VN: Syrische rebellen werken niet mee bij hulpverlening na beving
Terwijl de overheden van Syrië en Turkije goed meewerken met de hulpverlening na de aardbevingen van 6 februari, verloopt de hulp aan het noordwesten van Syrië juist erg stroef. Dat zegt David Beasley, directeur van het VN-Wereldvoedselprogramma (WFP), tijdens zijn bezoek aan de internationale Veiligheidsconferentie van München.
Het noordwesten van Syrië is het deel van het land dat wordt bestuurd door rebellen die zich hebben afgezet tegen president Bashar al-Assad. „Die lokale autoriteiten geven ons onvoldoende toegang”, aldus Beasley, die het gebied de ‘flessenhals’ van de hulpverlening noemt. „Daar moet meteen verandering in komen.”
Hij roept onder meer op tot het openen van meer grensovergangen met Turkije.

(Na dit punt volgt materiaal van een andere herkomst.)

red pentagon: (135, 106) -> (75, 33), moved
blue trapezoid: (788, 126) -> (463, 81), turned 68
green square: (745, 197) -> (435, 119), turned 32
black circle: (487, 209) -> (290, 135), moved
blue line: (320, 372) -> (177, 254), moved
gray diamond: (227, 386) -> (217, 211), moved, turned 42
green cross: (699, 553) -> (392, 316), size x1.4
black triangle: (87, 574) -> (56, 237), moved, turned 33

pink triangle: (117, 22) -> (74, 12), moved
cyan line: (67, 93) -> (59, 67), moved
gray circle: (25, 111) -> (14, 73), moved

De grensovergang bij Bab al-Hawa is nu de enige langs waar konvooien vanuit Turkije het noordwesten van Syrië kunnen binnenrijden.
De directeur van het WFP waarschuwt ook dat de fondsen van zijn organisatie snel opraken. De organisatie zou nog maar geld hebben om 60 dagen hulp te bieden, terwijl de nasleep van de aardbeving veel langer zal duren. „Onze operaties in Turkije en Syrië kosten 50 miljoen euro per maand. Als Europa liever geen nieuwe golf van vluchtelingen heeft, kan het ons beter de hulp geven die we nodig hebben.”